## [SELECTED TEXT]
- You’ve been driving your kids to Karate class, tournaments and camps for years.
- You’ve spent boatloads of money on uniforms, belts, gradings and equipment.
- You’ve invested hundreds of hours to relentlessly push your kids to the limit.
Just like that.
You’re heartbroken. Flabbergasted. Why?!
You try to talk to them. You try to convince them to continue. You tell them they’ve come too far to quit now – give it another shot, kiddo!
But nothing works.
When a child makes her mind up, there’s not much you can do really.
Naturally, you start to blame yourself.
“What did I do wrong? Why did this happen? Am I not a good parent? I bought the best trainers, the best gear, the best…”
Just stop it.
I’ll tell you what you did wrong:
You got so spellbound by performance, glory, spotless track records, pride, success and hard work that you forgot what TRULY matters.
Now repeat after me:
- Kids are not a physical manifestation of my own unfulfilled childhood dreams.

## [PROBLEMS TO SOLVE]
**a)** Which things does the karate parenting text say parents have spent boatloads of money on?
**b)** In the karate parenting text, how many hours have been invested in pushing the kids to the limit?

## [DATA EXCERPTS]
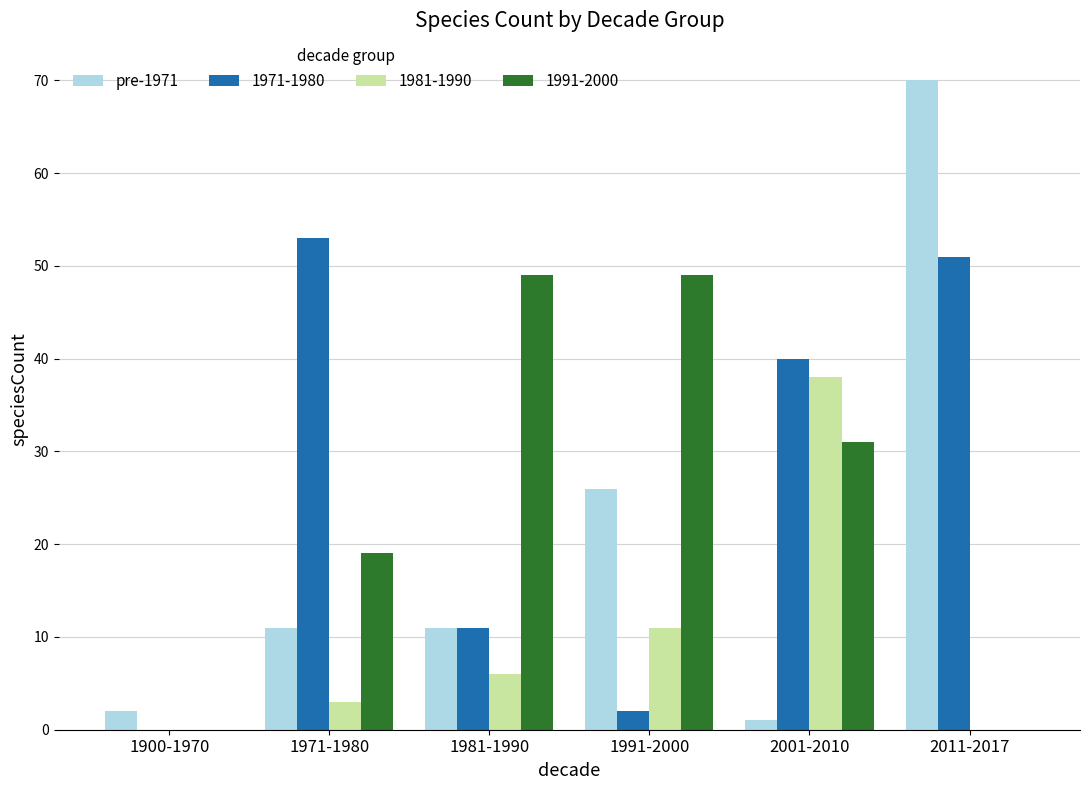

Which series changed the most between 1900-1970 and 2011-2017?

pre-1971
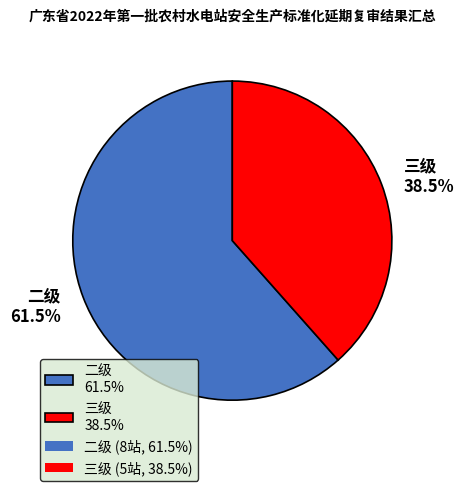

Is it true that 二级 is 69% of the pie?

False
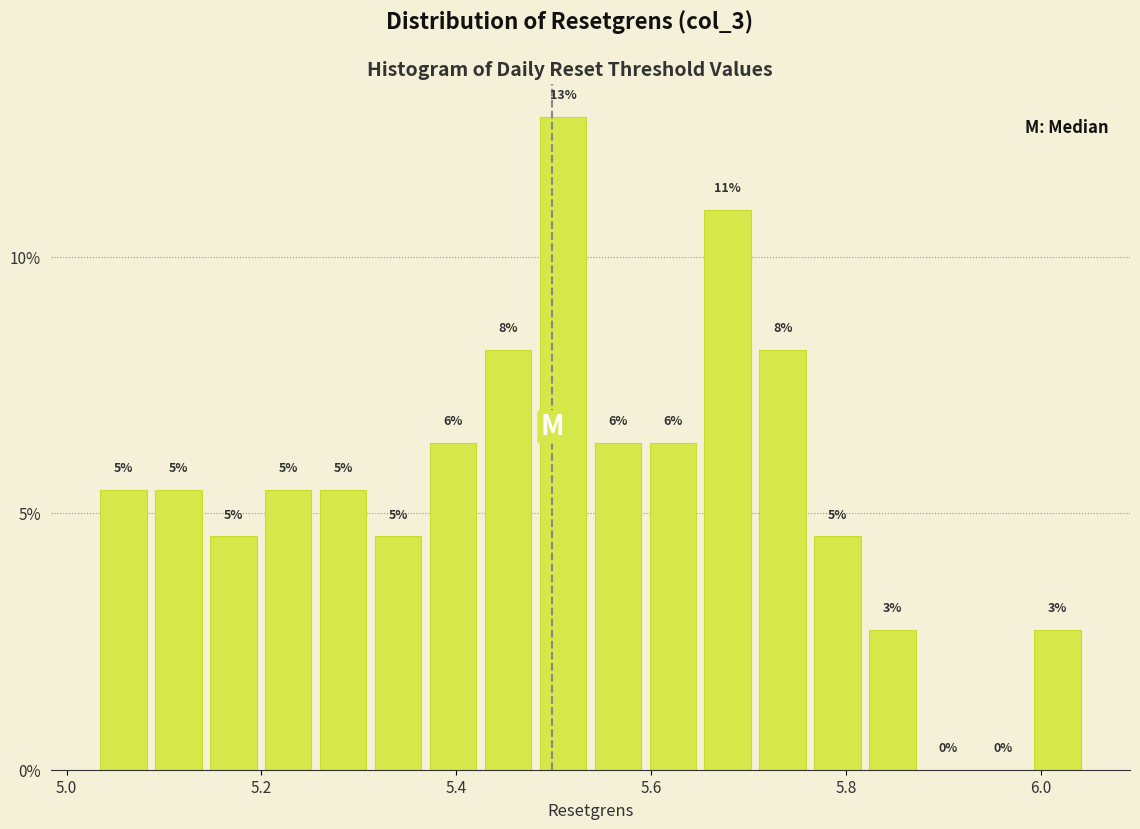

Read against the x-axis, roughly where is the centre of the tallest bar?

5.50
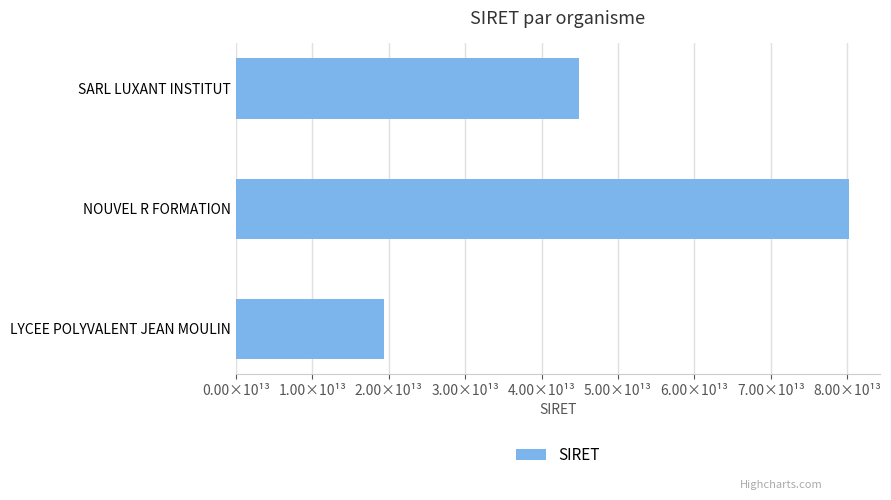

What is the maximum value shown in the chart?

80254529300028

## [ANSWERS FOR EACH ITEM]
**a)** Uniforms, belts, gradings and equipment.

**b)** Hundreds of hours.